The Bone Structure of Design

Design is a multifaceted part of life. From an album cover to a dinner table, design has infiltrated almost every aspect of our lives. The unity of culture, ideas, colors, pens, paper and canvas is truly a beautiful thing.The creative process is deep and dynamic, producing wondrous works that fill our environment.

When we look at the concepts behind vibrant art around us, it’s easy to appreciate the creative skills of the designer or artist. Color schemes can help portray a message or unify a theme. In this image, we see  the use of energetic and lively colors. The orange/red/yellow combination gives us the sense that the skeleton characters are really playing the music and celebrating. We can almost feel that the movement of the birds and instruments is real! Viva la musica! This image encompasses the mexican culture with the hats worn by the skeletons, the instruments they’re playing, right down to the peppers that adorn the aqua-colored sugar skull. The idea behind the use of the skeletons playing the music is the celebration of ancestors and family that have passed. It’s possible that the birds are meant to represent the ancestors flying high in the sky, watching over family below. However, all art is open to interpretation.
The job of a designer is to creatively reach their audience on a level in which they can relate.
We know that design is behind every corner of this world, so don’t think your kitchen is beyond its reach! It’s in your kitchen that you’ll find such vibrancy with an array of veggies, fruits.. and sweets! We enjoy our conchas! So when it comes to design in the kitchen, it’s important for designers to use the wide variety of colors and shapes around them. The image here incorporates all of it’s design in a circular shape (a pan dulce, maybe) and uses colors that are associated with eating. Orange and brown are largely related to food, especially mexican food. Do you see a possible bowl of mole in front of you? This design also uses colors of the same tone but different hue. The light green limes and cilantro,  pink peppers and tomatoes, all help accent the design while giving it a unified look. Not to mention, the tiny orange peppers that create the skull’s mustache, and the burritos that put emphasis on it’s face. It seems that a lot of planning went into this design, integrating many aspects of the mexican kitchen.
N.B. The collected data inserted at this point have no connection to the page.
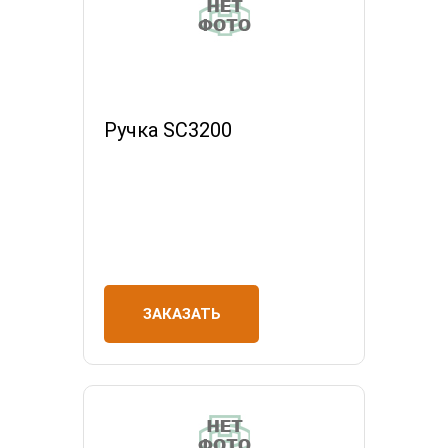
Ручка SC3200
ЗАКАЗАТЬ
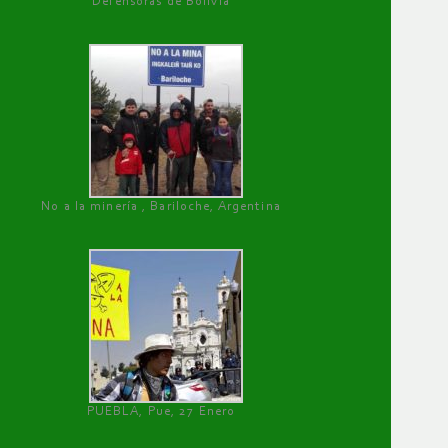
Defensoras de Bolivia
No a la minería , Bariloche, Argentina
PUEBLA, Pue, 27 Enero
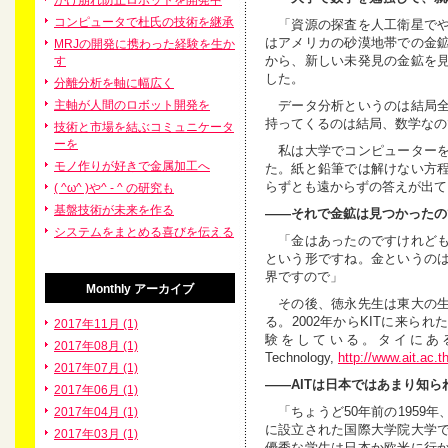
がけ崩れ防止ロボットを開発中
コンピュータで杜氏の技術を継承
「資源の探査を人工衛星でや
はアメリカの砂漠地帯での金
MRJの開発に携わった経験を生か
から、新しい未発見の金鉱を
す
した。
分離分析を軸に幅広く
データ分析というのは結局全
主軸が人間のロボット開発を
持ってくるのは結局、数学なの
技術と市場を結ぶコミュニケータ
ーを
私は大学でコンピューターを
モノ作りが好きで金属加工へ
た。紙と鉛筆では解けない方
らずとも遠からずの答えが出て
( ^ω^ )や^ - ^ の研究も
基盤技術が未来を作る
――それで金鉱は見つかったの
システムをまとめる喜びを伝える
「金はあったのですけれども
という形ですね。金というの
界ですので」
Monthly
アーカイブ
その後、徳永先生は東大の生
る。2002年からKITに来ら
2017年11月 (1)
験をしている。タイにあるアジア
2017年08月 (1)
Technology,
http://www.ait.ac.th
2017年07月 (1)
――AITは日本ではあまり知
2017年06月 (1)
「ちょうど50年前の1959
2017年04月 (1)
に設立された国際大学院大学
2017年03月 (1)
優秀な学生は日本か欧米に行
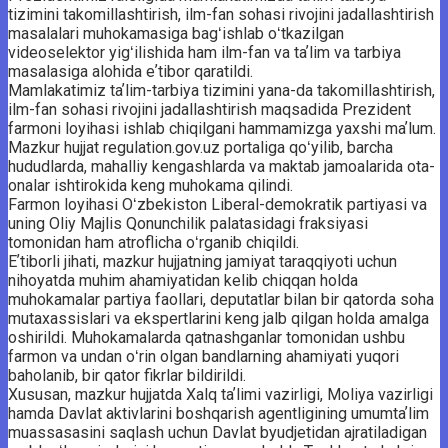
tizimini takomillashtirish, ilm-fan sohasi rivojini jadallashtirish
masalalari muhokamasiga bagʻishlab oʻtkazilgan
videoselektor yigʻilishida ham ilm-fan va taʼlim va tarbiya
masalasiga alohida eʼtibor qaratildi.
Mamlakatimiz taʼlim-tarbiya tizimini yana-da takomillashtirish,
ilm-fan sohasi rivojini jadallashtirish maqsadida Prezident
farmoni loyihasi ishlab chiqilgani hammamizga yaxshi maʼlum.
Mazkur hujjat regulation.gov.uz portaliga qoʻyilib, barcha
hududlarda, mahalliy kengashlarda va maktab jamoalarida ota-
onalar ishtirokida keng muhokama qilindi.
Farmon loyihasi Oʻzbekiston Liberal-demokratik partiyasi va
uning Oliy Majlis Qonunchilik palatasidagi fraksiyasi
tomonidan ham atroflicha oʻrganib chiqildi.
Eʼtiborli jihati, mazkur hujjatning jamiyat taraqqiyoti uchun
nihoyatda muhim ahamiyatidan kelib chiqqan holda
muhokamalar partiya faollari, deputatlar bilan bir qatorda soha
mutaxassislari va ekspertlarini keng jalb qilgan holda amalga
oshirildi. Muhokamalarda qatnashganlar tomonidan ushbu
farmon va undan oʻrin olgan bandlarning ahamiyati yuqori
baholanib, bir qator fikrlar bildirildi.
Xususan, mazkur hujjatda Xalq taʼlimi vazirligi, Moliya vazirligi
hamda Davlat aktivlarini boshqarish agentligining umumtaʼlim
muassasasini saqlash uchun Davlat byudjetidan ajratiladigan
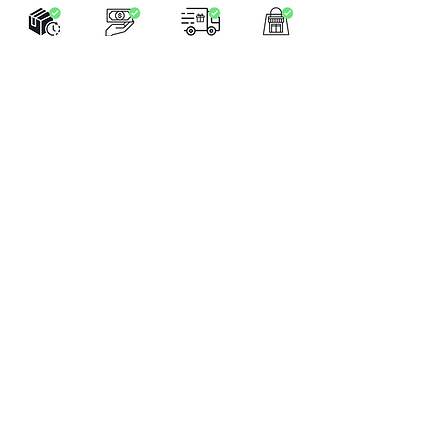
LA BOUTIQUE
Place Verte 61
4900 SPA
Tél:
+32 470 01 76 75
Email :
feeclochettespa@gmail.com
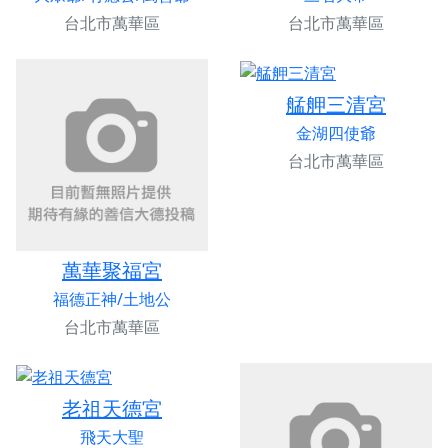
台北市萬華區
台北市萬華區
艋舺三清宮
金湖四使爺
台北市萬華區
萬華聚福宮
福德正神/土地公
台北市萬華區
老祖天德宮
飛天大聖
José Guadalupe Posada, the printmaker who designed La Calavera Catrina, is an excellent
example of someone who brought culture and design together. In it’s original form, La Calavera Catrina is a zinc etching, an inexpensive medium used to produce art work during the early 1900’s. Born during the Mexican revolution, Catrina can now be found in various prints, paintings, heirlooms and street art. Posada’s intent with the Catrina is to illustrate the modernization of the Mexican culture in the early 20th century. Here we see the skeleton wearing a hat that would normally be worn by women in the upper class of the European culture. The original design did not include color, but we can see how the piece comes to life with color added. The depth of the shading shows Posada’s dedication to his craft. La Calavera Catrina had such a stronghold on the Mexican culture that it was also recreated in paintings by other artists, like Diego Rivera. A very popular image that we see for Dia de los Muertos celebrations, La Calavera Catrina will always be a reminder of the history of the Mexican culture.